El quirófano de noticias
emite señales de intoxicación. El país está invadido por una oscuridad lúgubre
que lo cubre con informaciones alarmantes. Cada día, los síntomas de la
dictadura evidencian la erosión de la libertad y de la vida. Antes de que la
guerra haga metástasis, la sala de espera está repleta de escándalos
bochornosos que alimentan el descontento. El régimen ya no es régimen, sino una
banda de delincuentes que dirigen una nación sin ley.
Dificulto que la población se haya
acostumbrado a escuchar todos los días los vergonzosos titulares alusivos a la
revolución. No obstante, se acomoda como puede. Subsiste. Hay una frase que se
repite de casa en casa: “estamos esperando las elecciones para pasar factura”.
Desde el baño con dólares que se dio el hijo de
Maduro en la boda de una pudiente familia árabe, hasta la declaración pública
en la que el ex Ministro de Interior y Justicia y hoy gobernador de Aragua,
Tareck El Aissami, reconoció haber callado por lealtad al Comandante algunos hechos
de corrupción de su antecesor ex chavista y hoy informante de la DEA, han ido y
venido los más espeluznantes escándalos. La descomposición del país es profunda
y en todos los órdenes.
Venezuela es un Estado que se
muestra distante de la civilización. En las filas para comprar comida y
medicinas la gente lucha cuerpo a cuerpo con la esperanza de llevar algún
alimento a su hogar. Es un acto primitivo y deprimente. Todos nos encontramos
en tan lamentables circunstancias porque
nadie escapa del desabastecimiento y la carestía que nos trajo la ficción del
Socialismo del Siglo XXI.
Los destartalados hospitales
trabajan con 9 ó 7% de su inventario. El kilo de carne de res se vende en las
zonas populares en 700, 800 y hasta 900 bolívares. La lata de sardina superó
cómodamente la barrera de los cien bolívares en los Abastos Bicentenarios en
los que el “Precio Justo” no puede evitar la catástrofe de que el billete más
“fuerte” de la reconversión monetaria de Hugo Chávez apenas pueda comprar un
litro de aceite de soya. Estos son los escándalos del barrio.
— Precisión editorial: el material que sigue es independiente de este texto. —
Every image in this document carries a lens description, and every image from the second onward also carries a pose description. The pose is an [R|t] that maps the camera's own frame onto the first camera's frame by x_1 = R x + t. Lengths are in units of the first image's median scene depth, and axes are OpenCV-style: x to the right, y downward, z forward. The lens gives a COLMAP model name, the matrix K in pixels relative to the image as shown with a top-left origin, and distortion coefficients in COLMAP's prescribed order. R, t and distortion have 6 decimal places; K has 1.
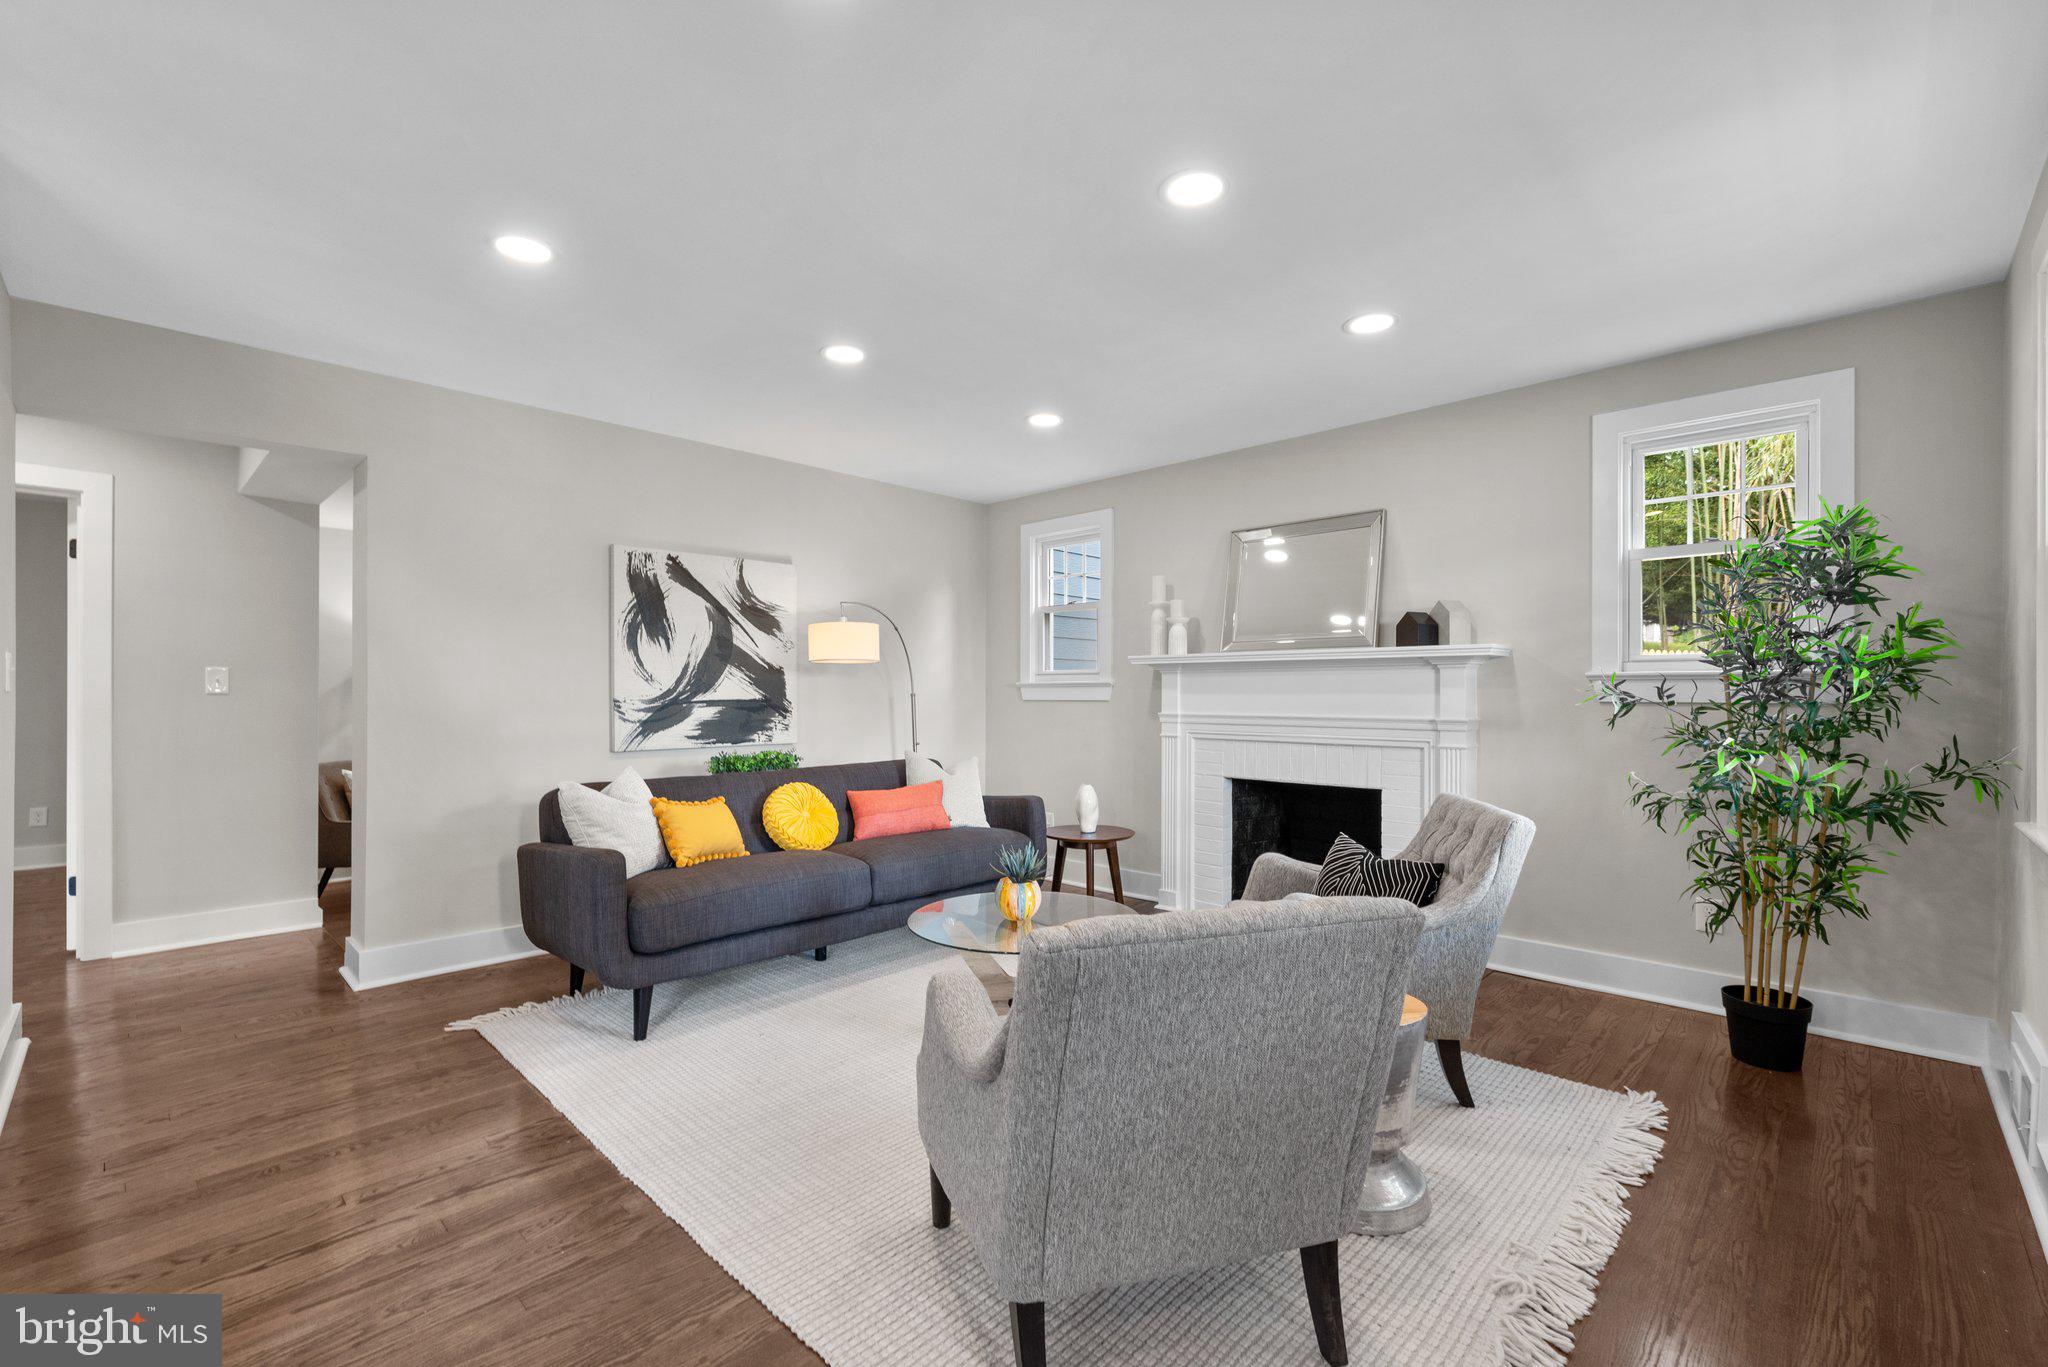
lens RADIAL K [[877.9, 0, 1014.8], [0, 877.9, 697.8], [0, 0, 1]] dist [0.000164, -0.000144]
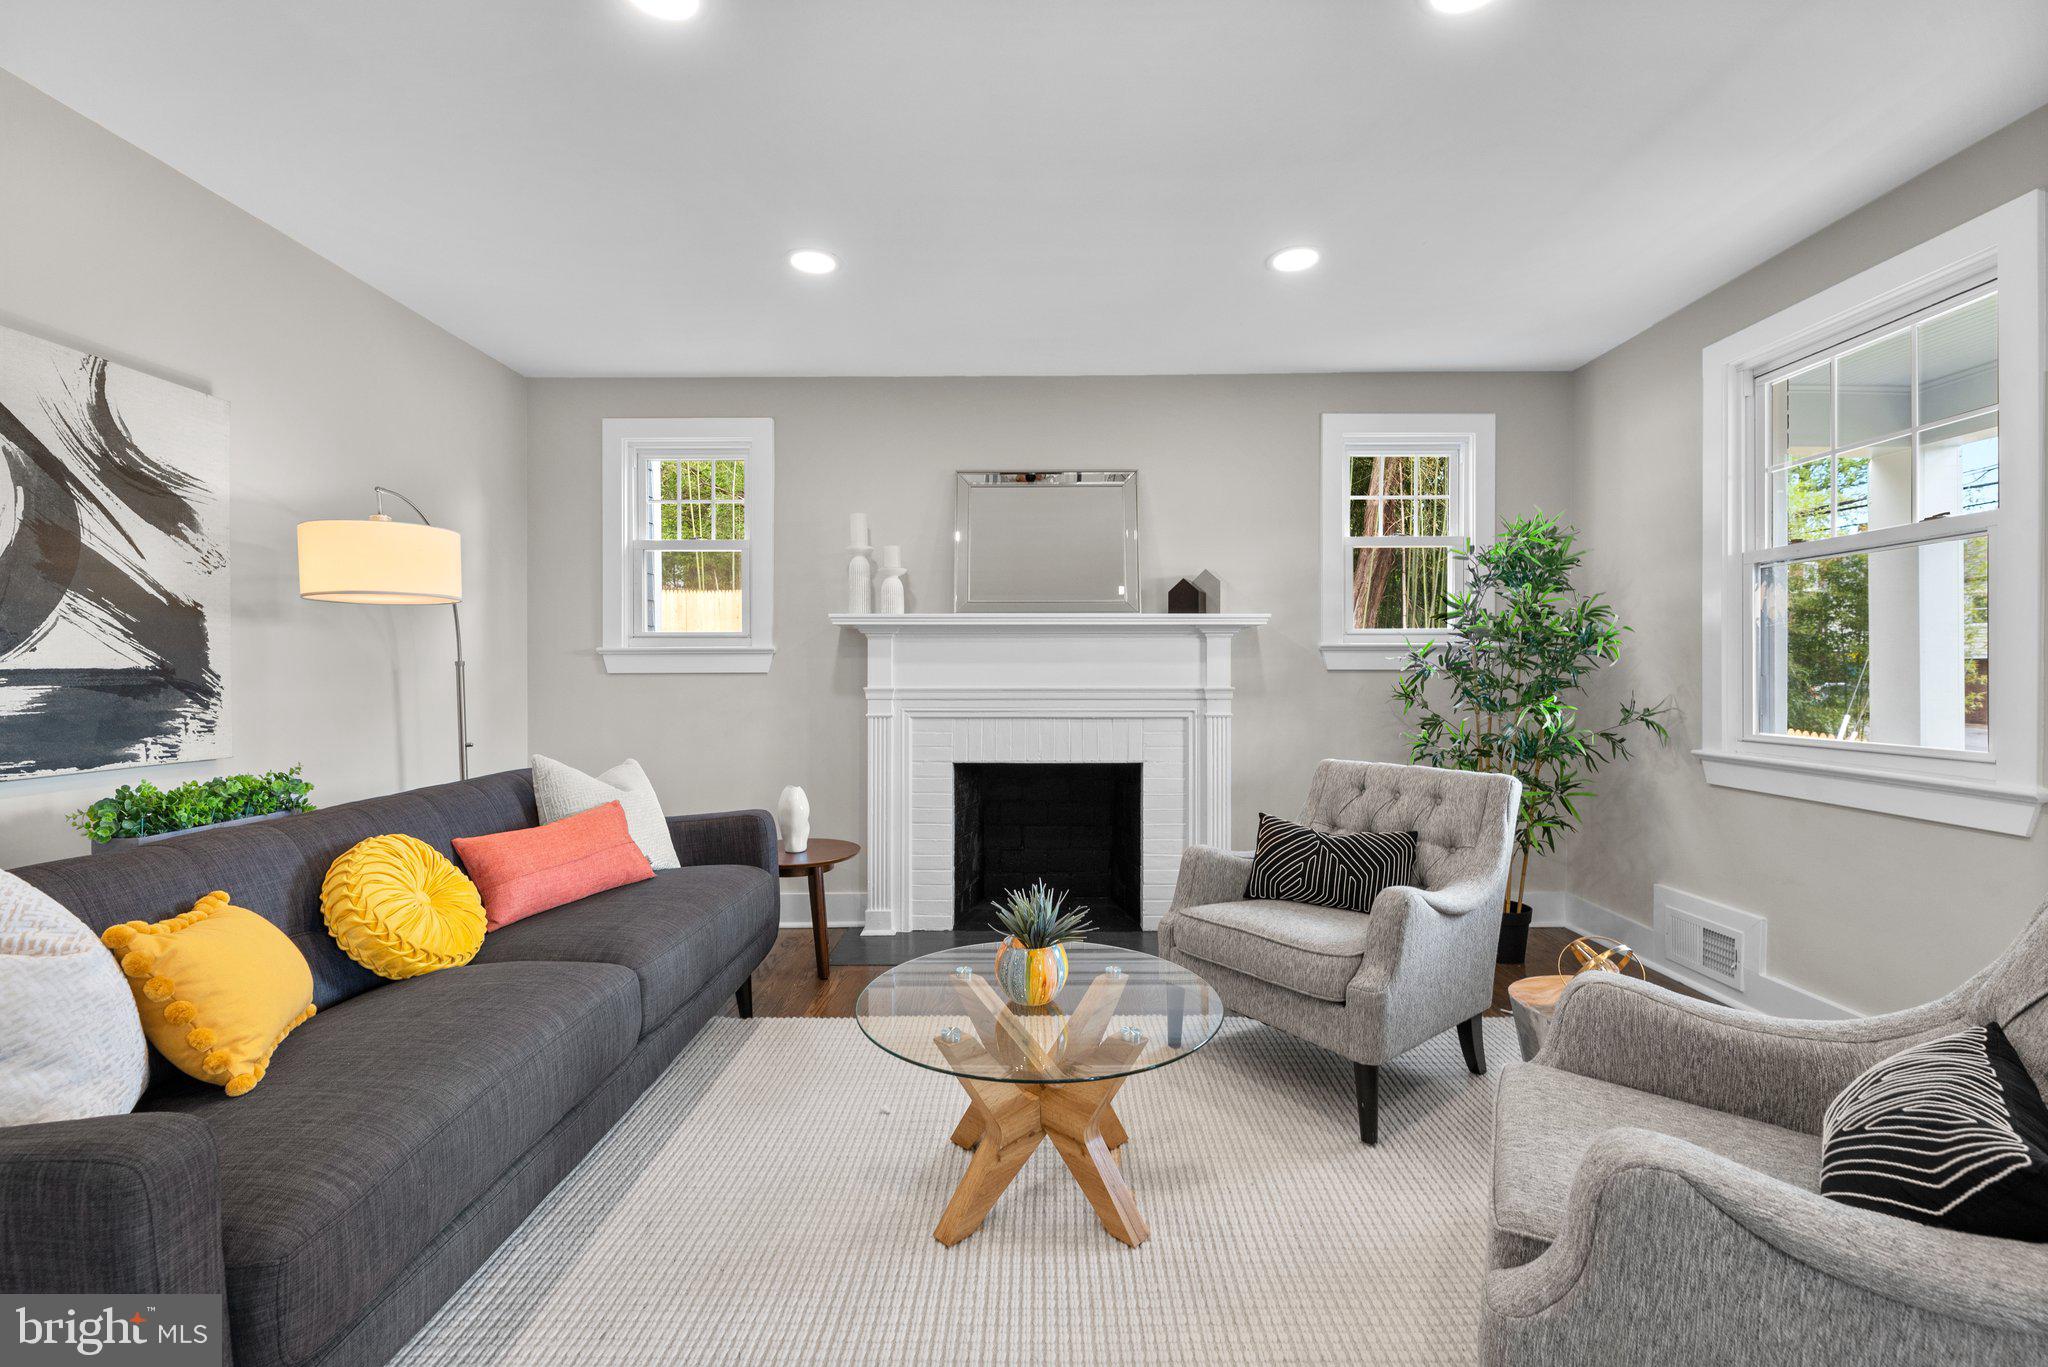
lens RADIAL K [[877.2, 0, 1044.5], [0, 877.2, 680.8], [0, 0, 1]] dist [0.002057, 0.000125]
pose [[0.717807, -0.007754, 0.696199, -0.297870], [0.004850, 0.999969, 0.006137, 0.007964], [-0.696226, -0.001028, 0.717822, 0.357295]]
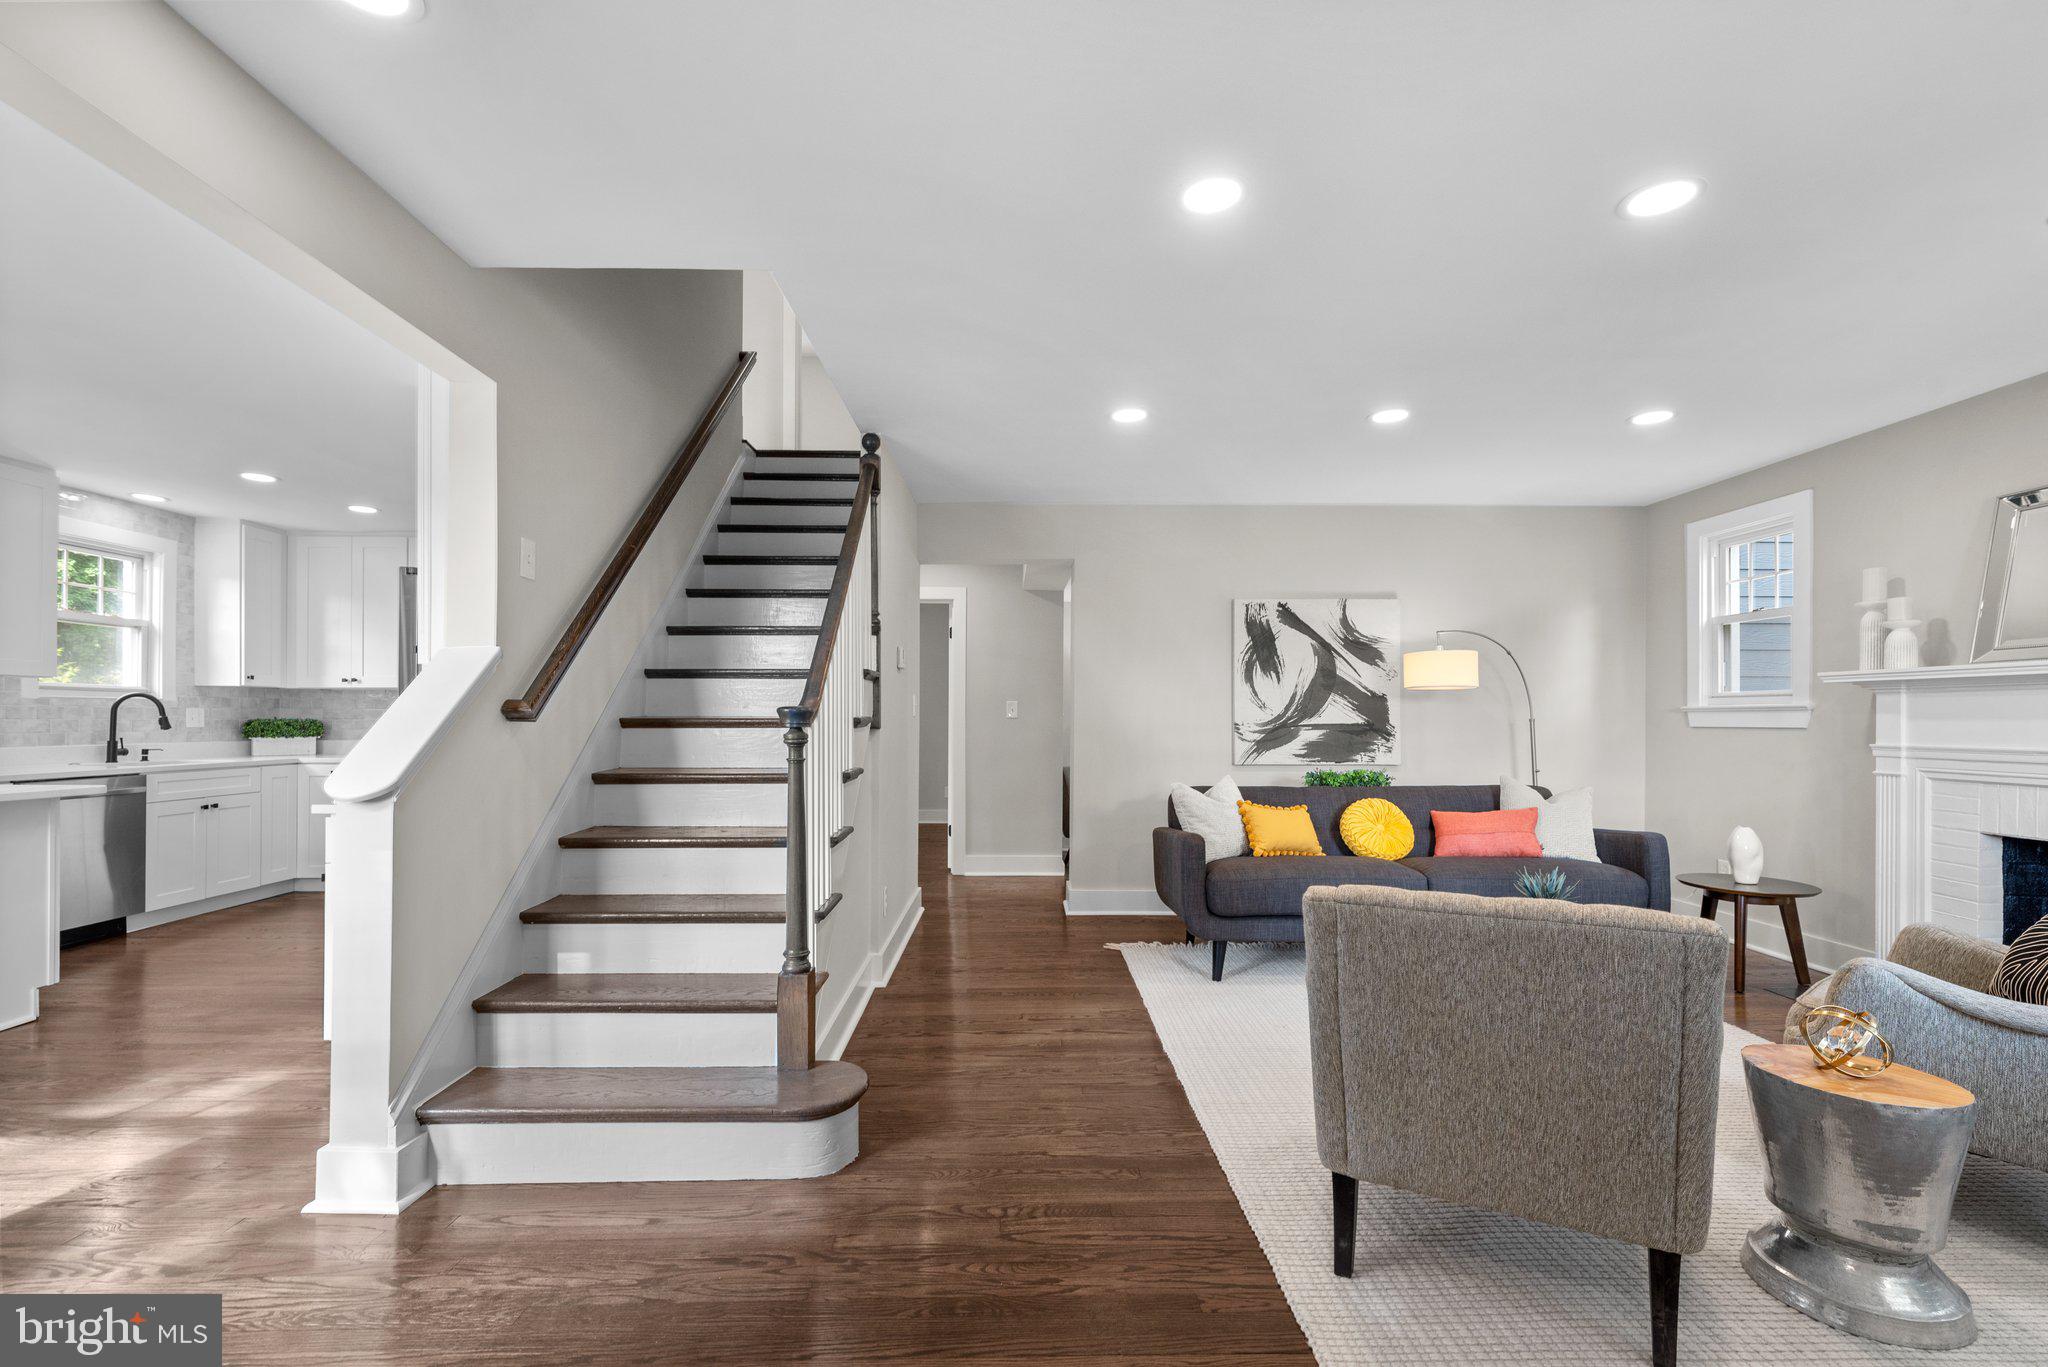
lens RADIAL K [[865.3, 0, 1017.9], [0, 865.3, 719.0], [0, 0, 1]] dist [-0.000364, -0.000063]
pose [[0.707313, 0.001903, -0.706898, 0.189917], [-0.005443, 0.999981, -0.002755, 0.001403], [0.706880, 0.005796, 0.707310, -0.088421]]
A la sazón, nuestra tragedia es
aderezada por un nuevo titular de amplias magnitudes. El presidente del
Parlamento, el Capitán Cabello, se encuentra inmerso en una gigantesca red de narcotráfico que convirtió al
país desde hace una década en un puente efectivo para la exportación de droga a
nivel internacional. Todas las pruebas apuntan hacia él. Todas las miradas son
en su dirección. Quien debería conducir la casa de las leyes es vinculado a una
banda de mercaderes de la cocaína.
Asesinaron a un niño de 11 años en Cantaura. Sus
padres también recibieron disparos. Por fortuna ellos no murieron. Son
sobrevivientes del ataque inclemente de la delincuencia. El niño era miembro de
la Orquesta Sinfónica Municipal. ¿Interesa esto al gobierno? 20 de cada 100 mil
menores de edad mueren en Venezuela a manos de la violencia. Es un dato
irrelevante para un país cuyo Parlamento está dirigido por un narcotraficante.
Los escándalos pelean entre sí para ver cuál gana más
notoriedad. Se saltan el cerco de la censura. Llegan a todo el territorio por
las redes sociales y los teléfonos inteligentes que el gobierno aún no ha
podido controlar.
¿Hay suficiente papel para recoger todos los escándalos del
chavismo? No lo sé. Pero espacio en Internet sí hay. El odio prescribe, sin
embargo, la corrupción y la traición no.